While the US domestic sugar hailed the US/Australia FTA, some US farm groups were not that enthusiastic, as they felt that excluding sugar was a bad precedent for negotiating better deals with other countries.

In Australia, the sugar giant CSR said that the deal (without sugar) increases the uncertainty around the future of the industry, which will be reflected on more precarious job security for its employees. In fact, a trade union representative said that in a recent negotiation, the company did not offer employment security, but the unions were successful in negotiating a redundancy provision into the agreement.

On 13 March, U.S. Sugar, a Florida-based sugar company, dismissed 29 employees from its Palm Beach County agricultural equipment shop, because "people (in the US) are eating less sugar, and there's more sugar-containing products from other countries," said the company's vice president. More lay offs are expected, but not immediately, said the local Palm Beach Post. U.S. Sugar has laid off 55 employees in the past year, reducing its labour force to 2,100. There were 327 jobs cut in September 2000. An U.S. Sugar employee with 27 years of service interviewed by the paper said he "never figured they would lay us off." He is 57 years old and will receive one week's pay for each year of service in exchange for a USD 50,000 a year job as an electrician. U.S. Sugar said it aims at cutting operating expenses by USD 11 million this year, and expects to produce 830,000 tonnes of sugar in 2004.

Company News

Germany: Südzucker to Produce Bioethanol

The world's largest sugar company, the German giant Südzucker, announced in early February that it would build a new bioethanol plant in Zeitz, in East Germany. The plant would be completed by 2005 and operate in conjunction with a sugar factory, report the Food Navigator in its web site.

The company said that it would invest 185 million euros (USD 226.6 million) in the plant, which would have an annual production capacity of 260,000 cubic meters of bioethanol. The main raw material will be wheat, but by-products of sugar production and other cereals would also be used. Südzucker added that the plant would require some 700,000 tonnes of grain per year to produce the ethanol, which correspond to some 100,000 hectares of land. A by-product of the ethanol production would also be sold in the animal feed market. Zeitz was chosen as a location, said the company, because of "political support… and easy availability of raw materials."

Brazil: Cosan Continues Expanding

In early February, the Cosan Group, reckoned as the largest sugar and alcohol company in Brazil, announced the acquisition of the Usati refinery, from the Portobello Group, located in the Ilhota municipality in the state of Santa Catarina (SC). The Usati, renamed New Usati refinery, produces 24,000 tonnes of sugar per month, and is part of Cosan's new strategy towards the international market: because of its location, next to the Itajaí port in SC, the Group would export close to 70 percent of the production of the New Usati refinery.

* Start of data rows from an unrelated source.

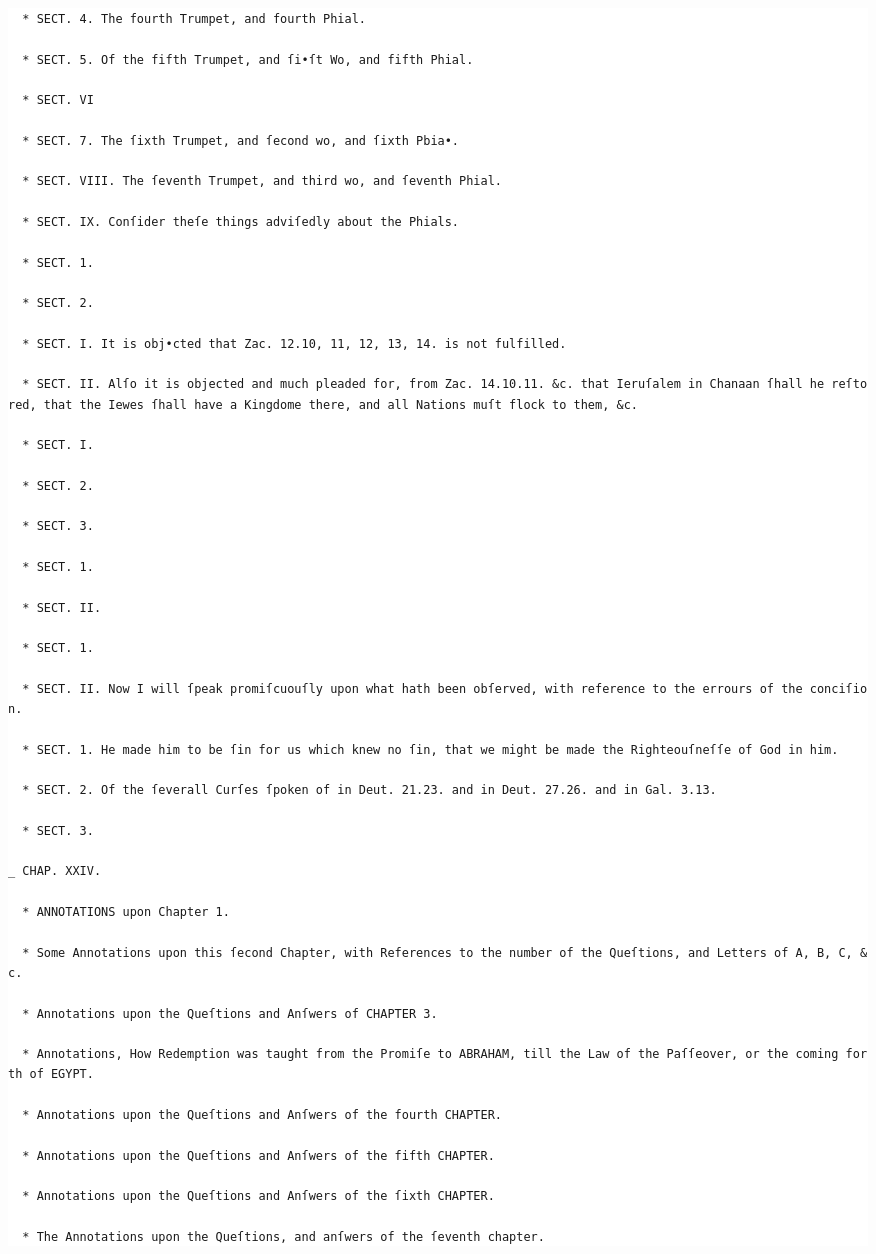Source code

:       * SECT. 4. The fourth Trumpet, and fourth Phial.

      * SECT. 5. Of the fifth Trumpet, and ſi•ſt Wo, and fifth Phial.

      * SECT. VI

      * SECT. 7. The ſixth Trumpet, and ſecond wo, and ſixth Pbia•.

      * SECT. VIII. The ſeventh Trumpet, and third wo, and ſeventh Phial.

      * SECT. IX. Conſider theſe things adviſedly about the Phials.

      * SECT. 1.

      * SECT. 2.

      * SECT. I. It is obj•cted that Zac. 12.10, 11, 12, 13, 14. is not fulfilled.

      * SECT. II. Alſo it is objected and much pleaded for, from Zac. 14.10.11. &c. that Ieruſalem in Chanaan ſhall he reſtored, that the Iewes ſhall have a Kingdome there, and all Nations muſt flock to them, &c.

      * SECT. I.

      * SECT. 2.

      * SECT. 3.

      * SECT. 1.

      * SECT. II.

      * SECT. 1.

      * SECT. II. Now I will ſpeak promiſcuouſly upon what hath been obſerved, with reference to the errours of the conciſion.

      * SECT. 1. He made him to be ſin for us which knew no ſin, that we might be made the Righteouſneſſe of God in him.

      * SECT. 2. Of the ſeverall Curſes ſpoken of in Deut. 21.23. and in Deut. 27.26. and in Gal. 3.13.

      * SECT. 3.

    _ CHAP. XXIV. 

      * ANNOTATIONS upon Chapter 1.

      * Some Annotations upon this ſecond Chapter, with References to the number of the Queſtions, and Letters of A, B, C, &c.

      * Annotations upon the Queſtions and Anſwers of CHAPTER 3.

      * Annotations, How Redemption was taught from the Promiſe to ABRAHAM, till the Law of the Paſſeover, or the coming forth of EGYPT.

      * Annotations upon the Queſtions and Anſwers of the fourth CHAPTER.

      * Annotations upon the Queſtions and Anſwers of the fifth CHAPTER.

      * Annotations upon the Queſtions and Anſwers of the ſixth CHAPTER.

      * The Annotations upon the Queſtions, and anſwers of the ſeventh chapter.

Last October, the company said it was developing new strategies to expand its international businesses, including raising capital through bonds in both the New York and domestic markets, and would continue forging international alliances and joint ventures. At present, the Cosan Group controls 12 factories in Brazil, has revenues estimated at USD 1.8 billion, and produces 2.5 million tonnes of sugar and 1.2 billion litres of alcohol. Cosan is partner with the French Union SDA in three sugar and alcohol factories in Sao Paulo.

United States: Correction to Article on Florida's Cane Cutters

One of our readers sent us a note explaining that the news on the Caribbean cane cutters in the Florida sugar industry that appeared in Sugar Worker, January 2004 does not refer to recent events. Apparently, a sugar group reproduced an old article from a Florida newspaper, which was then picked up by specialized publications (thanks to Internet?), including the one Sugar Worker used as a basis for the article. Thanks to RM for the note: it seems that our readers do actually read us.